Since antagonists for these scavenger receptors are not available, we
could not examine whether the down-regulation of TM in oxidized
LDL-treated cells was mediated by the class B scavenger receptors or
the
95-kDa receptor.
Changes in the LDL particle associated
with oxidative modification include lipid peroxidation, formation of
conjugated dienes, carbonyl modification of apoB-100, and conversion of
phosphatidylcholine to lysophosphatidylcholine by phospholipase A in apoB-100 (25, 26) . It has been shown that
organic extracts of oxidized LDL interfered with endothelial cell
functions(29) . We found that TM expression on endothelial
cells is negatively regulated by the degree of LDL oxidation and that
organic extracts of oxidized LDL reduced TM antigen levels on the
surface of cells to nearly the same extent as intact oxidized LDL, but
aqueous extracts of oxidized LDL did not. Therefore, it is possible
that the down-regulation of TM was mediated by lipid components of
oxidized LDL degraded in the lysosomes.

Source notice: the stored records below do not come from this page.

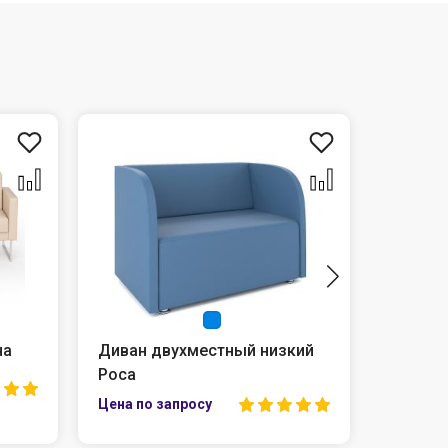
на
Диван двухместный низкий
Диван 
Роса
Лайт
97 365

We have investigated the effect
of native LDL or acetylated LDL treated with phospholipase
A
, lysophosphatidylcholine (palmitoyl- or
stearoyl-lysophosphatidylcholine), or oxysterol (25-hydroxycholesterol
or 7-ketocholesterol) on the TM antigen levels, although no affect was
observed (data not shown). The active lipid component(s) of oxidized
LDL that causes the down-regulation of TM remains to be determined.

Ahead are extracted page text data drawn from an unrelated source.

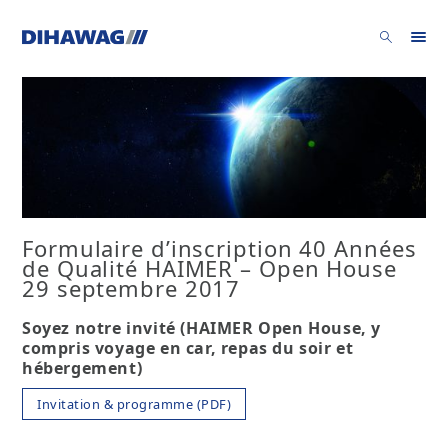
Formulaire d’inscription 40 Années
de Qualité HAIMER – Open House
29 septembre 2017
Soyez notre invité (HAIMER Open House, y
compris voyage en car, repas du soir et
hébergement)
Invitation & programme (PDF)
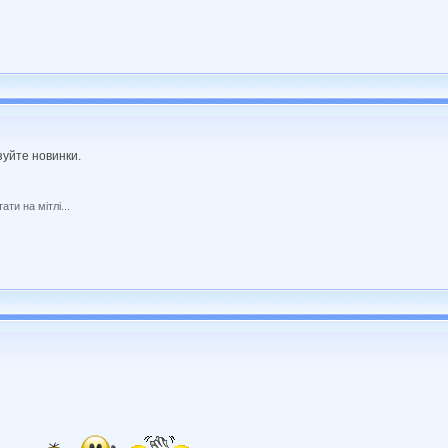
зуйте новинки.
ти на мітлі...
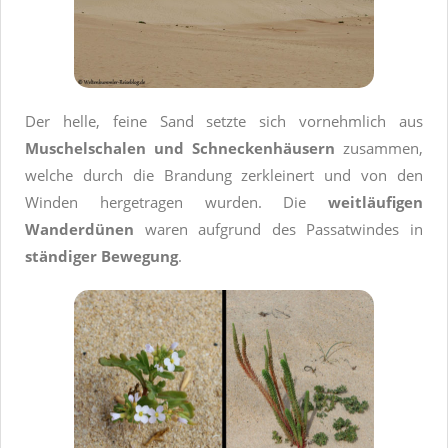
Der helle, feine Sand setzte sich vornehmlich aus
Muschelschalen und Schneckenhäusern
zusammen,
welche durch die Brandung zerkleinert und von den
Winden hergetragen wurden. Die
weitläufigen
Wanderdünen
waren aufgrund des Passatwindes in
ständiger Bewegung
.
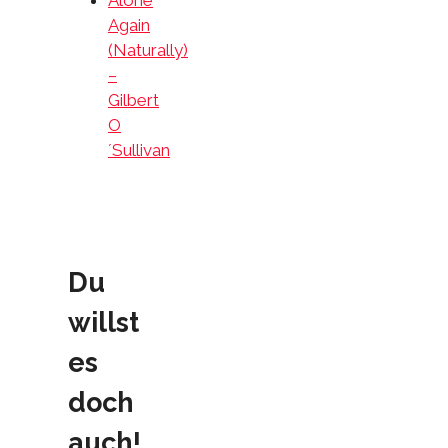
Alone
Again
(Naturally)
–
Gilbert
O
´Sullivan
Du
willst
es
doch
auch!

Oxidized LDL induces reduction of tissue-type plasminogen activator release(29) , increase in plasminogen activator inhibitor-1 release (29) , and tissue factor expression (28) in endothelial cells. Therefore, oxidized LDL disturbs the balance between anti- and prothrombotic factors in endothelial cells. Decreases in TM expression on the surface of endothelial cells caused by oxidized LDL may further contribute to promotion of thrombosis in atherosclerotic lesions.